消息很快就傳遍寧氏全族。真是人人稱頌個個歡喜,獨有一處府邸的後院繡樓里,傳來了苦苦哀求之聲:“姑娘,您就饒了奴婢吧,若是讓老爺太太知道,保准打死我,奴婢實在不敢陪著您胡鬧。”
“胡鬧什麼?今天大姐姐封妃的消息傳來,爹娘這會兒怕是已經在大伯那邊等著賀喜呢。俗話說得好,上門即是客,別說是親近的堂兄弟,就是尋常親戚朋友,大老遠的誠心賀喜,總得留晚飯吧?咱們就是出去溜達一趟,晚飯之前保准回來,絕對神不知鬼不覺。”
三姑娘寧紅英一邊往身上比著件男裝,一邊頭也不抬地給小丫頭吃寬心丸:“再說了,退一萬步講,就算這事兒露餡了,本姑娘一人做事一人當,到時候就說是我對你以死相逼,絕不讓你受牽連,如何?”
“奴婢信姑娘有這個心,只是老爺和太太怕沒那麼容易放過我。”
“哎呀你個膽小鬼。”寧紅英不由分說將丫頭拉起,語重心長道:“平日裡我也不敢說這大話,但今天,你放心,我絕對護得住你。嘿嘿!大姐姐在家的時候,最疼惜我的,如今她做了萱妃娘娘,正所謂,不看僧面看佛面,爹娘就是看在她的面子上,也會對我網開一面,只要我牢牢護在你身前,保你毫髮無傷。”

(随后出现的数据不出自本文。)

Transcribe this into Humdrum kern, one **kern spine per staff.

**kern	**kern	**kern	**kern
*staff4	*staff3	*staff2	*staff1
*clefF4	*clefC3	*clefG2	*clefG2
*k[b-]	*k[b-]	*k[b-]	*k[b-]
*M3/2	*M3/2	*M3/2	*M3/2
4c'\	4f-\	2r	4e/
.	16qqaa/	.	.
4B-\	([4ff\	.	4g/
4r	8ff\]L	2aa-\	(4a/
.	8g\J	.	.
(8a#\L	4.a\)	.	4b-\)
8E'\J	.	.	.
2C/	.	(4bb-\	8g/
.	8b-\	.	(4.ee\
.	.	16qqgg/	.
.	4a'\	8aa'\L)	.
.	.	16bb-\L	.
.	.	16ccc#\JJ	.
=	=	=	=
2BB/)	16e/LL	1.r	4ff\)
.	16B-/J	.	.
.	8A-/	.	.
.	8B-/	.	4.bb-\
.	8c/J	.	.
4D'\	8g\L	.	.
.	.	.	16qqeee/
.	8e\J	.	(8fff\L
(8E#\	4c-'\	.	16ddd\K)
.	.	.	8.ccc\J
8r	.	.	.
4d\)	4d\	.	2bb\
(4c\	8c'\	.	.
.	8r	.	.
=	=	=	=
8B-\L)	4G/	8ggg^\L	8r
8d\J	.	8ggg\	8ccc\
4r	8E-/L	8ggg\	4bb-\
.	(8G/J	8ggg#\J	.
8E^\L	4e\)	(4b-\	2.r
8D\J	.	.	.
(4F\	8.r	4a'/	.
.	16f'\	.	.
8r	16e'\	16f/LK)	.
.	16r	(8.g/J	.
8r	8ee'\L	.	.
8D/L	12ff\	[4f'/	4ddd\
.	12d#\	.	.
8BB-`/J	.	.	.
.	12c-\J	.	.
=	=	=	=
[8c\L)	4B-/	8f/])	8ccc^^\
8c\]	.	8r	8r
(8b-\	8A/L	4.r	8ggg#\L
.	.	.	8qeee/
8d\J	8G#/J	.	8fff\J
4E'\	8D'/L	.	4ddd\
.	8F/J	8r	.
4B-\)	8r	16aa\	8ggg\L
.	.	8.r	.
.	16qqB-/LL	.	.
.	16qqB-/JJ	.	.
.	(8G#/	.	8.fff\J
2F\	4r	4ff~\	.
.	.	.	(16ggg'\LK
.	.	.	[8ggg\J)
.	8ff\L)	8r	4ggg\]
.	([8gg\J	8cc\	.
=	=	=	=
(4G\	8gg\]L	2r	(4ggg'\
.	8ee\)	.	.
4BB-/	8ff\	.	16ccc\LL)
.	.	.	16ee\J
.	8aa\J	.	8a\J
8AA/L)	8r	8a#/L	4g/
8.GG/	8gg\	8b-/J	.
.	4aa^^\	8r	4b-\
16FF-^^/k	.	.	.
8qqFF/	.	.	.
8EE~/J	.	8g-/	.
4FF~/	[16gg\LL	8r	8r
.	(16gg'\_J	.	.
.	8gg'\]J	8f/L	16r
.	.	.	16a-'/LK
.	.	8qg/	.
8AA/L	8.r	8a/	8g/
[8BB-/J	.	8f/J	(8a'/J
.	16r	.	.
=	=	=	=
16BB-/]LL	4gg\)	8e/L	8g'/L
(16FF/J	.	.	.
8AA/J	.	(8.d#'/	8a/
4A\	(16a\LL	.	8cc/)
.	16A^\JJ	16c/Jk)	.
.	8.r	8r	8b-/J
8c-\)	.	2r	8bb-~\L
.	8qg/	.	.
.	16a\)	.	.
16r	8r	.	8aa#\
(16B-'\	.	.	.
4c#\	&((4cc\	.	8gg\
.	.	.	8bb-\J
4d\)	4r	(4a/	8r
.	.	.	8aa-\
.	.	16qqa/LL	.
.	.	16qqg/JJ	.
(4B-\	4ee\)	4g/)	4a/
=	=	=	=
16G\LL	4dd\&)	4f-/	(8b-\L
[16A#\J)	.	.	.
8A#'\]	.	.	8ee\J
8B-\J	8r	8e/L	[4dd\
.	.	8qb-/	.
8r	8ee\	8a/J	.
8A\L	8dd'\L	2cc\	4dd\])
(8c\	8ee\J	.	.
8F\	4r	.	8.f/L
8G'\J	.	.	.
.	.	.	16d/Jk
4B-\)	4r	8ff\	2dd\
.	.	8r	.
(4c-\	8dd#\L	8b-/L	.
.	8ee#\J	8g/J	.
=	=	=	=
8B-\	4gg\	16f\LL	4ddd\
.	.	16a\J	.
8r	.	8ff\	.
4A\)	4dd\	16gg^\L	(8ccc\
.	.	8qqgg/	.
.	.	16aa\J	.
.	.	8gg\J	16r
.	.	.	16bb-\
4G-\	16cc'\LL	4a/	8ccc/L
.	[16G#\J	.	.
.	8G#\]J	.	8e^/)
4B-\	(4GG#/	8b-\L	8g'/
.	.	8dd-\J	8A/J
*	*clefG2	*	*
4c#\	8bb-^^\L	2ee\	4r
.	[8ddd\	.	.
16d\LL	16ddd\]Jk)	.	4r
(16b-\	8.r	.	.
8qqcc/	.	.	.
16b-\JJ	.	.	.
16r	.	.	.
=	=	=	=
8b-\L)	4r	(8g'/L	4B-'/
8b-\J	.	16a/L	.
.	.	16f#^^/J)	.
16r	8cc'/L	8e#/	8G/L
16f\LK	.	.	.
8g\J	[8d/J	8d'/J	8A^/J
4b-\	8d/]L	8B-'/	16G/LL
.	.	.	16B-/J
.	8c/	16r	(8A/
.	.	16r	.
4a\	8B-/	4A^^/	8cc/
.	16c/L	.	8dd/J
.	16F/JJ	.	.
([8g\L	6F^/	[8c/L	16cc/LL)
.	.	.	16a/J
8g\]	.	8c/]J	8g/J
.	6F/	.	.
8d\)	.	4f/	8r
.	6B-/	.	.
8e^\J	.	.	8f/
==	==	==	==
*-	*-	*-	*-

依照小丫頭的心思,大姑娘就是做了皇后娘娘,她也不想陪著小姐胡鬧,可惜啊,誰讓她只是個丫頭呢?最後還是不得不屈服於主子的“威逼利誘”,嘟著嘴巴委委屈屈地跟著寧紅英偷偷溜出府去。
“哇!果然如今是太平盛世,這街道上比起三年前,竟是又繁華了許多。可憐我從大姐姐進宮後,便沒人再帶著我偷溜出去,從前那段日子,想想都覺得美好,真是懷念啊。”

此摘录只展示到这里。